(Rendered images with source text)
___

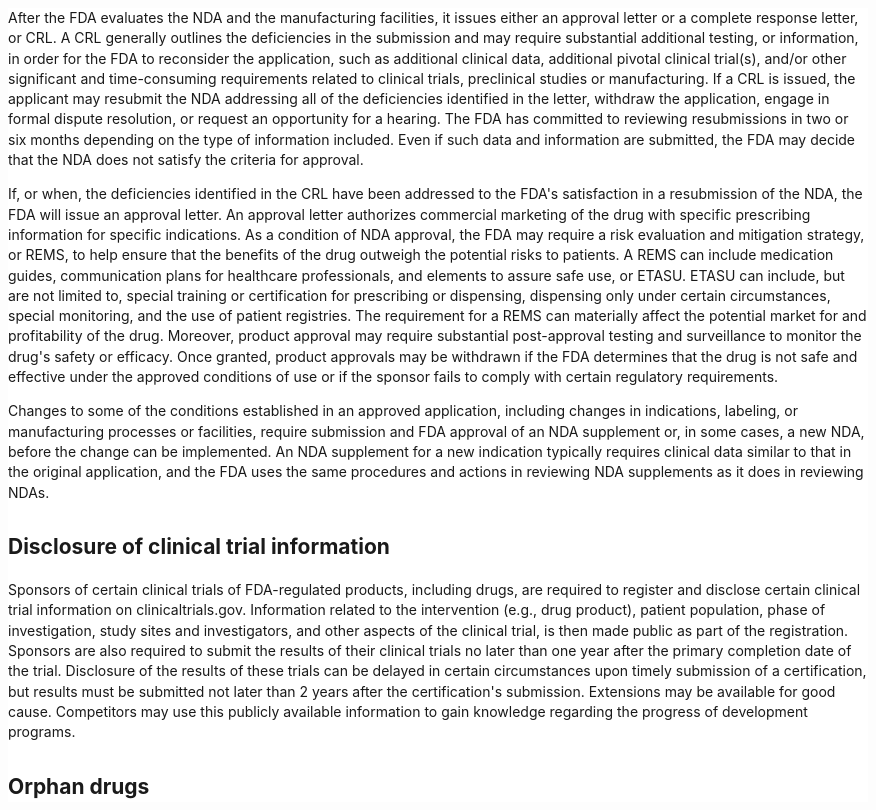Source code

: <p>After the FDA evaluates the NDA and the manufacturing facilities, it issues either an approval letter or a complete response letter, or CRL. A CRL generally outlines the deficiencies in the submission and may require substantial additional testing, or information, in order for the FDA to reconsider the application, such as additional clinical data, additional pivotal clinical trial(s), and/or other significant and time-consuming requirements related to clinical trials, preclinical studies or manufacturing. If a CRL is issued, the applicant may resubmit the NDA addressing all of the deficiencies identified in the letter, withdraw the application, engage in formal dispute resolution, or request an opportunity for a hearing. The FDA has committed to reviewing resubmissions in two or six months depending on the type of information included. Even if such data and information are submitted, the FDA may decide that the NDA does not satisfy the criteria for approval.</p>
<p>If, or when, the deficiencies identified in the CRL have been addressed to the FDA's satisfaction in a resubmission of the NDA, the FDA will issue an approval letter. An approval letter authorizes commercial marketing of the drug with specific prescribing information for specific indications. As a condition of NDA approval, the FDA may require a risk evaluation and mitigation strategy, or REMS, to help ensure that the benefits of the drug outweigh the potential risks to patients. A REMS can include medication guides, communication plans for healthcare professionals, and elements to assure safe use, or ETASU. ETASU can include, but are not limited to, special training or certification for prescribing or dispensing, dispensing only under certain circumstances, special monitoring, and the use of patient registries. The requirement for a REMS can materially affect the potential market for and profitability of the drug. Moreover, product approval may require substantial post-approval testing and surveillance to monitor the drug's safety or efficacy. Once granted, product approvals may be withdrawn if the FDA determines that the drug is not safe and effective under the approved conditions of use or if the sponsor fails to comply with certain regulatory requirements.</p>
<p>Changes to some of the conditions established in an approved application, including changes in indications, labeling, or manufacturing processes or facilities, require submission and FDA approval of an NDA supplement or, in some cases, a new NDA, before the change can be implemented. An NDA supplement for a new indication typically requires clinical data similar to that in the original application, and the FDA uses the same procedures and actions in reviewing NDA supplements as it does in reviewing NDAs.</p>
<h2>Disclosure of clinical trial information</h2>
<p>Sponsors of certain clinical trials of FDA-regulated products, including drugs, are required to register and disclose certain clinical trial information on clinicaltrials.gov. Information related to the intervention (e.g., drug product), patient population, phase of investigation, study sites and investigators, and other aspects of the clinical trial, is then made public as part of the registration. Sponsors are also required to submit the results of their clinical trials no later than one year after the primary completion date of the trial. Disclosure of the results of these trials can be delayed in certain circumstances upon timely submission of a certification, but results must be submitted not later than 2 years after the certification's submission. Extensions may be available for good cause. Competitors may use this publicly available information to gain knowledge regarding the progress of development programs.</p>
<h2>Orphan drugs</h2>
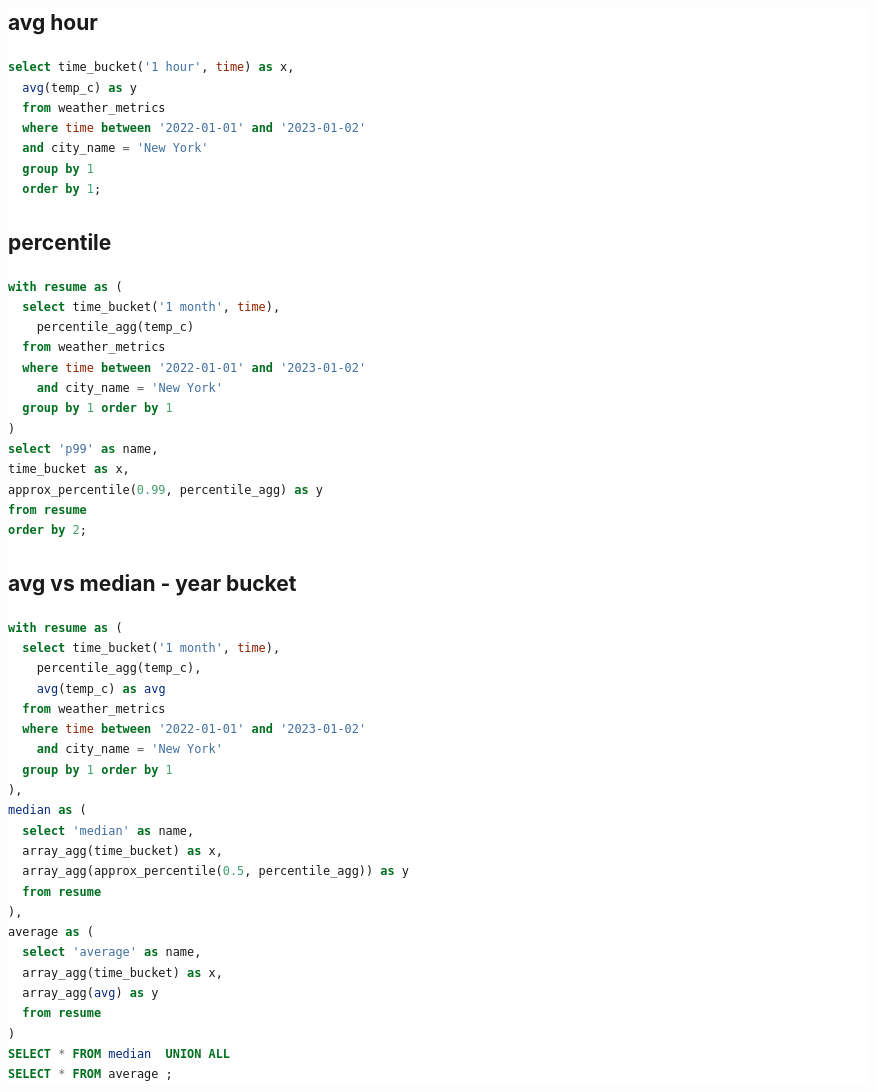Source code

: ## avg hour

```sql
select time_bucket('1 hour', time) as x,
  avg(temp_c) as y
  from weather_metrics
  where time between '2022-01-01' and '2023-01-02'
  and city_name = 'New York'
  group by 1
  order by 1;
```

## percentile

```sql
with resume as (
  select time_bucket('1 month', time),
    percentile_agg(temp_c)
  from weather_metrics
  where time between '2022-01-01' and '2023-01-02'
    and city_name = 'New York'
  group by 1 order by 1
)
select 'p99' as name,
time_bucket as x,
approx_percentile(0.99, percentile_agg) as y
from resume
order by 2;
```

## avg vs median - year bucket

```sql
with resume as (
  select time_bucket('1 month', time),
    percentile_agg(temp_c),
    avg(temp_c) as avg
  from weather_metrics
  where time between '2022-01-01' and '2023-01-02'
    and city_name = 'New York'
  group by 1 order by 1
),
median as (
  select 'median' as name,
  array_agg(time_bucket) as x,
  array_agg(approx_percentile(0.5, percentile_agg)) as y
  from resume
),
average as (
  select 'average' as name,
  array_agg(time_bucket) as x,
  array_agg(avg) as y
  from resume
)
SELECT * FROM median  UNION ALL
SELECT * FROM average ;
```
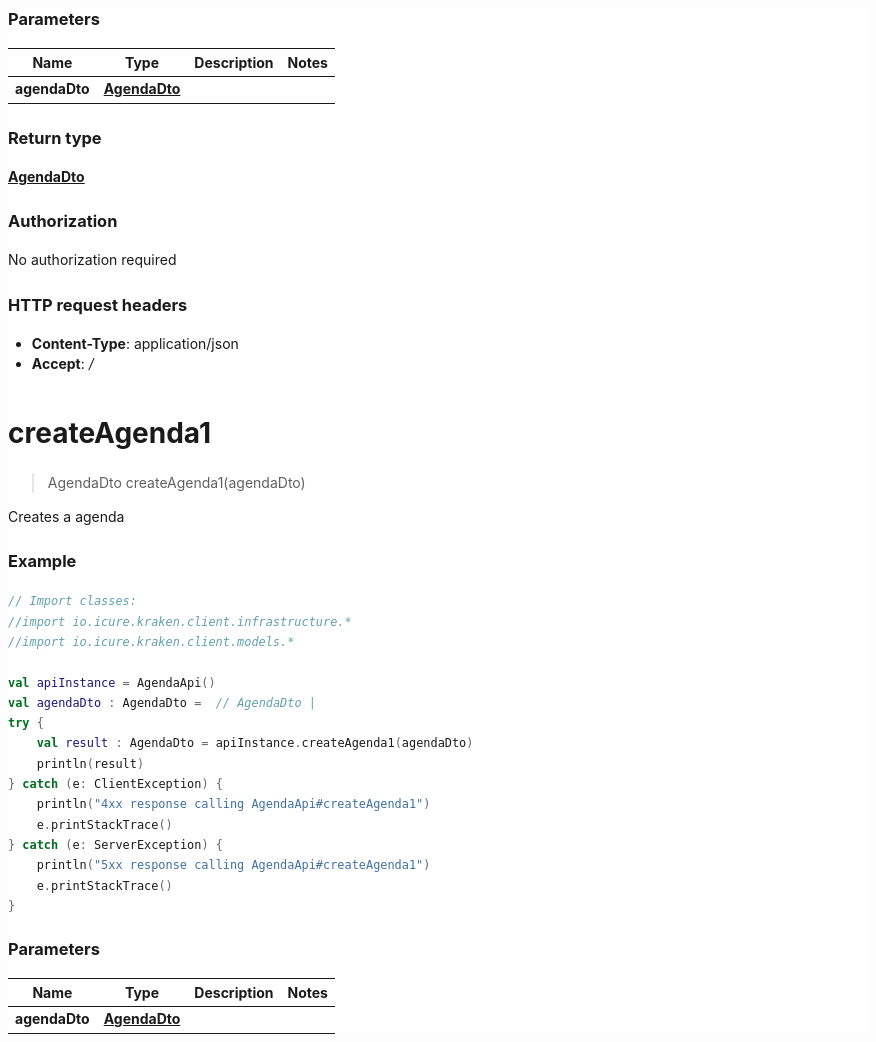 ### Parameters

Name | Type | Description  | Notes
------------- | ------------- | ------------- | -------------
 **agendaDto** | [**AgendaDto**](AgendaDto.md)|  |

### Return type

[**AgendaDto**](AgendaDto.md)

### Authorization

No authorization required

### HTTP request headers

 - **Content-Type**: application/json
 - **Accept**: */*

<a name="createAgenda1"></a>
# **createAgenda1**
> AgendaDto createAgenda1(agendaDto)

Creates a agenda

### Example
```kotlin
// Import classes:
//import io.icure.kraken.client.infrastructure.*
//import io.icure.kraken.client.models.*

val apiInstance = AgendaApi()
val agendaDto : AgendaDto =  // AgendaDto | 
try {
    val result : AgendaDto = apiInstance.createAgenda1(agendaDto)
    println(result)
} catch (e: ClientException) {
    println("4xx response calling AgendaApi#createAgenda1")
    e.printStackTrace()
} catch (e: ServerException) {
    println("5xx response calling AgendaApi#createAgenda1")
    e.printStackTrace()
}
```

### Parameters

Name | Type | Description  | Notes
------------- | ------------- | ------------- | -------------
 **agendaDto** | [**AgendaDto**](AgendaDto.md)|  |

___

> _Instructions for the task_: The answer must be the line containing "- **Content-Type**: application/json" and every line after it to the end of the records, repeated exactly.

> _Result of this exercise_:
 - **Content-Type**: application/json
 - **Accept**: */*

<a name="createAgenda1"></a>
# **createAgenda1**
> AgendaDto createAgenda1(agendaDto)

Creates a agenda

### Example
```kotlin
// Import classes:
//import io.icure.kraken.client.infrastructure.*
//import io.icure.kraken.client.models.*

val apiInstance = AgendaApi()
val agendaDto : AgendaDto =  // AgendaDto | 
try {
    val result : AgendaDto = apiInstance.createAgenda1(agendaDto)
    println(result)
} catch (e: ClientException) {
    println("4xx response calling AgendaApi#createAgenda1")
    e.printStackTrace()
} catch (e: ServerException) {
    println("5xx response calling AgendaApi#createAgenda1")
    e.printStackTrace()
}
```

### Parameters

Name | Type | Description  | Notes
------------- | ------------- | ------------- | -------------
 **agendaDto** | [**AgendaDto**](AgendaDto.md)|  |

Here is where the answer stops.